▸ **Te maken opdracht**: Geef uit de tekst over de evaluatie van de VEKI één stuk woordelijk weer. Begin bij de woorden met "De VEKI en de" en stop na "bij de communicatie.".

▸ **Aangeleverde tekst**:
Bevindingen van het evaluatierapport
Het onderzoeksbureau Dialogic heeft een evaluatie uitgevoerd van de VEKI over de jaren
2019 tot en met 2023. De evaluatie richt zich op de doeltreffendheid en doelmatigheid
van de VEKI. Daarnaast is gekeken of de doelgroep wordt bereikt en of de uitvoeringslasten
voor de overheid en de administratieve lasten voor bedrijven acceptabel zijn.
De doelgroep van de VEKI zijn bedrijven in de industrie, de energiesector en de afvalsector.
Opvallend is dat de VEKI relatief meer aanvragen heeft vanuit bedrijven in het zogenaamde
cluster 6 dan uit de 5 industrieclusters. Dit zijn bijvoorbeeld bedrijven uit de voedingssector
waarbij een investeringssubsidie uit de VEKI vaak passender is dan een SDE+-subsidie.
De VEKI en de SDE+-regeling vullen elkaar goed aan. Het grootbedrijf heeft een relatief
groter aandeel dan het mkb. Uit de evaluatie blijkt niet dat er een knelpunt in de
regeling is voor aanvragen uit het mkb. Mogelijk is de bekendheid bij het mkb nog
niet voldoende. Bij een nieuwe openstelling zal er daarom extra aandacht zijn voor
mkb bij de communicatie.
De VEKI heeft zoals vaak bij een nieuwe subsidieregeling, enige onderuitputting gehad
door onbekendheid en de te beperkende voorwaarden in de eerste jaren. De VEKI is oorspronkelijk
opgezet om bij te dragen aan de Urgenda doelen en stelde als voorwaarde dat projecten
ook in een korte periode moesten zijn gerealiseerd. De resultaten van de laatste openstelling
in 2024 laten zien dat de regeling met een openstellingsbudget van 130 miljoen euro
met indicatief 40 miljoen euro is overtekend.
Redenen voor verlenging VEKI en aanbevelingen uit het evaluatierapport
De Klimaat en Energieverkenning uit 2024 van het Planbureau voor de Leefomgeving (PBL)
laat zien dat er voor de industrie nog een aanvullende reductieopgave ligt om de CO2-doelstellingen voor 2030 te halen. Na 2030 is verdere reductie van broeikasgassen
noodzakelijk. De VEKI is een doeltreffende en doelmatige subsidieregeling met een
netto reductie van tussen de 250 en 375 kton CO2 per 100 miljoen euro subsidie. Op grond hiervan is het wenselijk om de VEKI te verlengen,
waarbij een volgende openstelling rekening zal houden met de volgende aanbevelingen
uit het evaluatierapport.

▸ **Vermelde regels**:
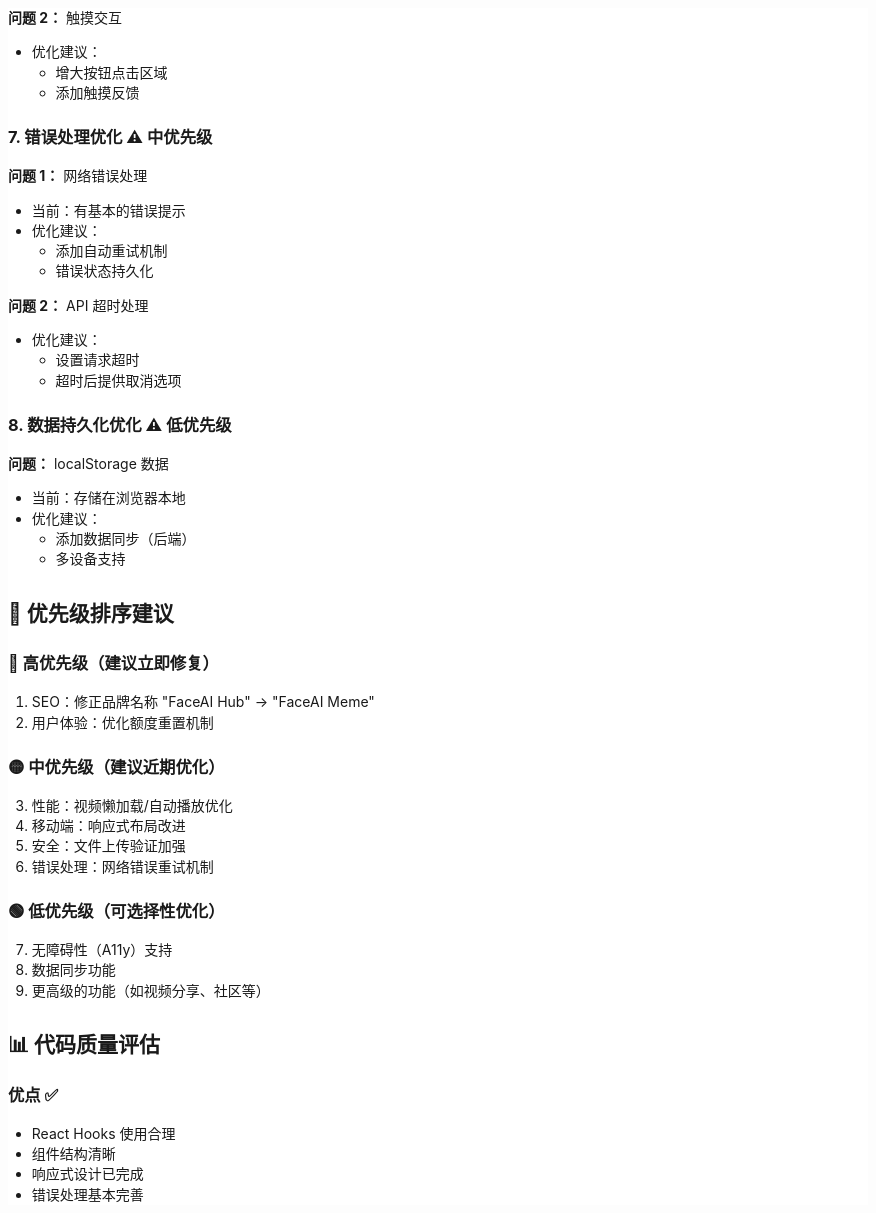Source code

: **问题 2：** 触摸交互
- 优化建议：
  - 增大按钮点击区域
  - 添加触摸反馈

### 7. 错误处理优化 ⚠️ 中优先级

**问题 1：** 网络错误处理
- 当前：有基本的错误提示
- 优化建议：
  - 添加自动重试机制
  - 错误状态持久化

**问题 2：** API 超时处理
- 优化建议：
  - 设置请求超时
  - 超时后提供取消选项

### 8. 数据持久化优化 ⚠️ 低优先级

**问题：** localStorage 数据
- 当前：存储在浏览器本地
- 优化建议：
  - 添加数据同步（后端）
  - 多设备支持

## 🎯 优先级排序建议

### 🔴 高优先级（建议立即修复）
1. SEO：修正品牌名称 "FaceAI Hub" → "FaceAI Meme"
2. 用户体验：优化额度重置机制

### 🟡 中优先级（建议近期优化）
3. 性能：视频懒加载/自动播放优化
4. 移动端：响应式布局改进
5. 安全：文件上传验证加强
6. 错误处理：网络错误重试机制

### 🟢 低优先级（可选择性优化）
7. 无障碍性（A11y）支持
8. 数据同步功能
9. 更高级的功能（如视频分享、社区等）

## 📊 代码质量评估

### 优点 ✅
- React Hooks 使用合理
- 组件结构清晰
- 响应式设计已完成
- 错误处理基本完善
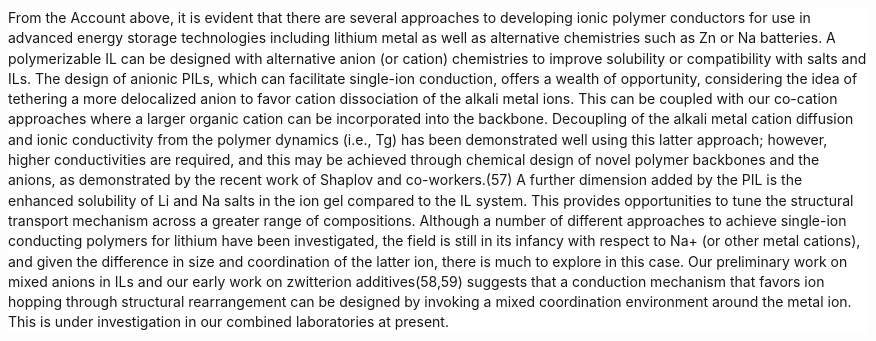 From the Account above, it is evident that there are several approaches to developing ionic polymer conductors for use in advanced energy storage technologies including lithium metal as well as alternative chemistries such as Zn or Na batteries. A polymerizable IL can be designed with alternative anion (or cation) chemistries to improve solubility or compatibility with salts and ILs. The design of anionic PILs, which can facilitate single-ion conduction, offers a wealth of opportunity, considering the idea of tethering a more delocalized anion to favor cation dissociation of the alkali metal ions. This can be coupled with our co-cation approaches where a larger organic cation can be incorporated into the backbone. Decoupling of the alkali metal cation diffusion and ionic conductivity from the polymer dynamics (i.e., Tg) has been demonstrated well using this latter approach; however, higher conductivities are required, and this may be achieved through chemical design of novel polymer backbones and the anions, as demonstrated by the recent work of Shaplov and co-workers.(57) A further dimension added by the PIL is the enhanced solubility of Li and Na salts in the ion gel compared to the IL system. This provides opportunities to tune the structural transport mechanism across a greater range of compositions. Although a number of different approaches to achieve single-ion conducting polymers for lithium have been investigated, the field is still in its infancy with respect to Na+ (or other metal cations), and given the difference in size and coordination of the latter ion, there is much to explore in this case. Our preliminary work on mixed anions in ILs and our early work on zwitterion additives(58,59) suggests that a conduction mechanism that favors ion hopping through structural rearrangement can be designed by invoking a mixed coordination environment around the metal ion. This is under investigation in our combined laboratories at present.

▸ **Verwachte uitvoer**:
De VEKI en de SDE+-regeling vullen elkaar goed aan. Het grootbedrijf heeft een relatief
groter aandeel dan het mkb. Uit de evaluatie blijkt niet dat er een knelpunt in de
regeling is voor aanvragen uit het mkb. Mogelijk is de bekendheid bij het mkb nog
niet voldoende. Bij een nieuwe openstelling zal er daarom extra aandacht zijn voor
mkb bij de communicatie.